Here is the program output:

## Closing Info

When you are thinking what number ε has to be so that ε^2 is 0 but ε is not 0, you may be tempted to think that it is an imaginary number, just like i (the square root of -1) that doesn’t actually exist. This is actually not how it is… I’ve seen ε described in two ways.

One way I’ve seen it described is that it’s an infinitesimal number. That sort of makes sense to me, but not in a concrete and tangible way.

The way that makes more sense to me is to describe it as a matrix like this:
[0, 1]
[0, 0]

If you multiply that matrix by itself, you will get zero(s) as a result.

In fact, an alternate way to implement the dual numbers is to treat them like a matrix like that.

I also wanted to mention that it’s possible to modify this technique to get the 2nd derivative of a function or the 3rd, or the Nth. It isn’t only limited to the 1st derivative. Check the links at the bottom of this post for more info, but essentially, if you want 1st and 2nd derivative, you need to make it so that ε^3 = 0 instead of ε^2 = 0. There is a way to do that with matrices.

Another neat thing is that you can also extend this into multiple dimensions. This is useful for situations like if you have some terrain described by mathematical functions, when you are walking the grid of terrain to make vertex information, you can get the slope / gradient / surface normal at the same time.
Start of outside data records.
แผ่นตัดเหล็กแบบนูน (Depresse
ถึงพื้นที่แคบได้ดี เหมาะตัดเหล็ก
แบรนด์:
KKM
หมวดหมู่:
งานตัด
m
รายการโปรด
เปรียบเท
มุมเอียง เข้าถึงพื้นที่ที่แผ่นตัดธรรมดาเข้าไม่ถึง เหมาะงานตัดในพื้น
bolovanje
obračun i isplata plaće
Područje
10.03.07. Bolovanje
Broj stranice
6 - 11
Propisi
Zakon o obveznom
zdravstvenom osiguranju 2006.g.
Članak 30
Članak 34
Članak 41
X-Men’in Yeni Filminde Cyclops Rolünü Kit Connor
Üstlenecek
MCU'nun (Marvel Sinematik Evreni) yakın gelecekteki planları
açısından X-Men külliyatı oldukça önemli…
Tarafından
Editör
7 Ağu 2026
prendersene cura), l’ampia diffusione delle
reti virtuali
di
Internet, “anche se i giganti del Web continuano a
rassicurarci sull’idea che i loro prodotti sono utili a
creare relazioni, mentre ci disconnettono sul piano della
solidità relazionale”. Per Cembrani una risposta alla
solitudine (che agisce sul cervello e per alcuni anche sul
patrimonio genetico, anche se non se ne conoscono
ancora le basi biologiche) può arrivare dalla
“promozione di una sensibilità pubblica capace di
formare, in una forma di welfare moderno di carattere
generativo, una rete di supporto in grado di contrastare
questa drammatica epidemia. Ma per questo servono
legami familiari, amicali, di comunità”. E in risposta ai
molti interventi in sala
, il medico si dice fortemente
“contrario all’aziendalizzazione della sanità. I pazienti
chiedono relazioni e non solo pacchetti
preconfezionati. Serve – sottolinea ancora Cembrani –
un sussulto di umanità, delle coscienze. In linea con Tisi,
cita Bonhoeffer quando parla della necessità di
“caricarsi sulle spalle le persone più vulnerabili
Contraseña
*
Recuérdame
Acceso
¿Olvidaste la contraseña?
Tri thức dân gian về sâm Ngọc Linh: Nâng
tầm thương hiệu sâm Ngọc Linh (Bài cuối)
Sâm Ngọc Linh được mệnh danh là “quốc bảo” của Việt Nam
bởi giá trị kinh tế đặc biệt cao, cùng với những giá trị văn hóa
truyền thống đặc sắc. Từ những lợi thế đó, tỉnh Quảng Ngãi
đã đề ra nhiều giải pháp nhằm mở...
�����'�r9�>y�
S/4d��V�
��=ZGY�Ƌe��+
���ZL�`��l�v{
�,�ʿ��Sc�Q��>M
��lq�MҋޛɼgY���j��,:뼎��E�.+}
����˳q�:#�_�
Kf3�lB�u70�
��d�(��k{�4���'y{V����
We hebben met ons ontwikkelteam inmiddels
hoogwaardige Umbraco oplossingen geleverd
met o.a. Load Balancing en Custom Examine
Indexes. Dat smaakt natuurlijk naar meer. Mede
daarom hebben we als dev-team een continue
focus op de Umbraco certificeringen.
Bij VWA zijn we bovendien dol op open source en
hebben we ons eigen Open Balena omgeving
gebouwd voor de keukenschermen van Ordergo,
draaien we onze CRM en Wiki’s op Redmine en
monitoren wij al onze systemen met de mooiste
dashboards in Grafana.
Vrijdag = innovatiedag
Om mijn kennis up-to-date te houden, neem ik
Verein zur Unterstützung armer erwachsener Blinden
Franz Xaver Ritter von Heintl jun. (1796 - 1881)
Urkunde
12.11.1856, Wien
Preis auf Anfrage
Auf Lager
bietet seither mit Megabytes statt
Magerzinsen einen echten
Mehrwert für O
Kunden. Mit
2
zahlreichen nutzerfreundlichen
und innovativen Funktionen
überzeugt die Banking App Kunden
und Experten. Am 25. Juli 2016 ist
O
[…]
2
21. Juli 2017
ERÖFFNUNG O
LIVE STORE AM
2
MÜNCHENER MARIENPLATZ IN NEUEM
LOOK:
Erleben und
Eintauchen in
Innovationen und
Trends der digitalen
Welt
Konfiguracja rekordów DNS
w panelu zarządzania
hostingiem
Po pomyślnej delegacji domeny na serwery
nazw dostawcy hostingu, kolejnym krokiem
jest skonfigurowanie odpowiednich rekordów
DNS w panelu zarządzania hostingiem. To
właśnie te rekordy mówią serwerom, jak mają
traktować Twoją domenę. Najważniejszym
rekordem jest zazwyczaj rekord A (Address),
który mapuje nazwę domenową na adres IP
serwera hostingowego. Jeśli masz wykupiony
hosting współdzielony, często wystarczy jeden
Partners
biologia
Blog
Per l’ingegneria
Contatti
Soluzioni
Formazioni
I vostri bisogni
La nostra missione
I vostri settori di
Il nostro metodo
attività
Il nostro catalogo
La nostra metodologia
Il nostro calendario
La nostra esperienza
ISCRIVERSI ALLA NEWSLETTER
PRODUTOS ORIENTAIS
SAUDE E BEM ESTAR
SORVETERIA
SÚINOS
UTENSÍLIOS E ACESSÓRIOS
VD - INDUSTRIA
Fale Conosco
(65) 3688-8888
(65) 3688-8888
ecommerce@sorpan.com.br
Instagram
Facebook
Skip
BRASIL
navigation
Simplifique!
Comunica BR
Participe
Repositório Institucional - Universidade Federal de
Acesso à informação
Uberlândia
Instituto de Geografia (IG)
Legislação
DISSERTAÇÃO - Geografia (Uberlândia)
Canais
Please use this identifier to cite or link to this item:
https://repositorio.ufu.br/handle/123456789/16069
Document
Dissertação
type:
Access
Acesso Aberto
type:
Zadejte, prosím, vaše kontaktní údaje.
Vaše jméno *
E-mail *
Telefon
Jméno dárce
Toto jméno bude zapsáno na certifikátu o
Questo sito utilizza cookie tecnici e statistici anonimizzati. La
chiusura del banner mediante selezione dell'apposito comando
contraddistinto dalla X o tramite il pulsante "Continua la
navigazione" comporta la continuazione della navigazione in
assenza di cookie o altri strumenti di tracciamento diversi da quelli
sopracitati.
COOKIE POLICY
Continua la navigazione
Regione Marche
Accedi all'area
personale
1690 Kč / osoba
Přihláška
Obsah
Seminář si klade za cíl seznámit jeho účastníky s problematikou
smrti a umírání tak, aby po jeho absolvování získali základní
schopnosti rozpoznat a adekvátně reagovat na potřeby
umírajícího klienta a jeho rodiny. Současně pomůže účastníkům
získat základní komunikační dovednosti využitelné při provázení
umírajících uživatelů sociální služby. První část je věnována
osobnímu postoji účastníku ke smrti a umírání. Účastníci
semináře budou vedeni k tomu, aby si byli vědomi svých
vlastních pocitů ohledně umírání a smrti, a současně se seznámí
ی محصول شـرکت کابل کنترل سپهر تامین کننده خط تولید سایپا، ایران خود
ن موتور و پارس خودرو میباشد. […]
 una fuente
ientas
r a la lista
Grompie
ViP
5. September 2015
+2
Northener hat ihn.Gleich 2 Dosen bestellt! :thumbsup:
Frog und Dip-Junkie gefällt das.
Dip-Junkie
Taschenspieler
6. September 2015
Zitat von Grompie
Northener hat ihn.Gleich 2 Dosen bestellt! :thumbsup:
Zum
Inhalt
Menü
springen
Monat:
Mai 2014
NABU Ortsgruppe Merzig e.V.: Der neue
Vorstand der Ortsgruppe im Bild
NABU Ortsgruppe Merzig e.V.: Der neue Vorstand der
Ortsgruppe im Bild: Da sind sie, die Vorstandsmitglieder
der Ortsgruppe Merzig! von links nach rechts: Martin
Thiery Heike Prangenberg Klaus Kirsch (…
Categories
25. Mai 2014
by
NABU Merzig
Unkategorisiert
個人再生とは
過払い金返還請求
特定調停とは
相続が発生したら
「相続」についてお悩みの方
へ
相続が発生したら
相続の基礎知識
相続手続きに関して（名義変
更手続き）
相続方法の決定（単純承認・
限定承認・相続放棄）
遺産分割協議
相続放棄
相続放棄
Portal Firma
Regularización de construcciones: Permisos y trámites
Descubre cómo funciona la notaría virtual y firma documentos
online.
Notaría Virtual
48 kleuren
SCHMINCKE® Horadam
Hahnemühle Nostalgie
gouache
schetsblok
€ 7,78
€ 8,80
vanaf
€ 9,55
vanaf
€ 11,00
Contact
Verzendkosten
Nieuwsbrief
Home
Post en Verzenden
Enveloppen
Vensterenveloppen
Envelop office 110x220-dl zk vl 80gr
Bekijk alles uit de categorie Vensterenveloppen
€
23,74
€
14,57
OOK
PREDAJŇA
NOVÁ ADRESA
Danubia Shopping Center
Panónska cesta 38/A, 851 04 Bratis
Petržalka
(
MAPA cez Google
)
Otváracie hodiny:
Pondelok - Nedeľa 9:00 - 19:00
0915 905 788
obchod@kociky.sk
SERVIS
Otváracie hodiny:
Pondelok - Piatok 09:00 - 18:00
Lastly, I wanted to mention a different kind of number called a hyperbolic number.

The imaginary number i^2 = -1 and we can use it to do 2d rotations.

The dual number ε^2 is 0 (and ε is not 0) and we can use it to do automatic differentiation.

Hyperbolic numbers have j, and j^2 = 1 (and j is not 1). I’m not sure, but I bet they have some interesting usefulness to them too. It would be interesting to research that more sometime. If you know anything about them, please post a comment!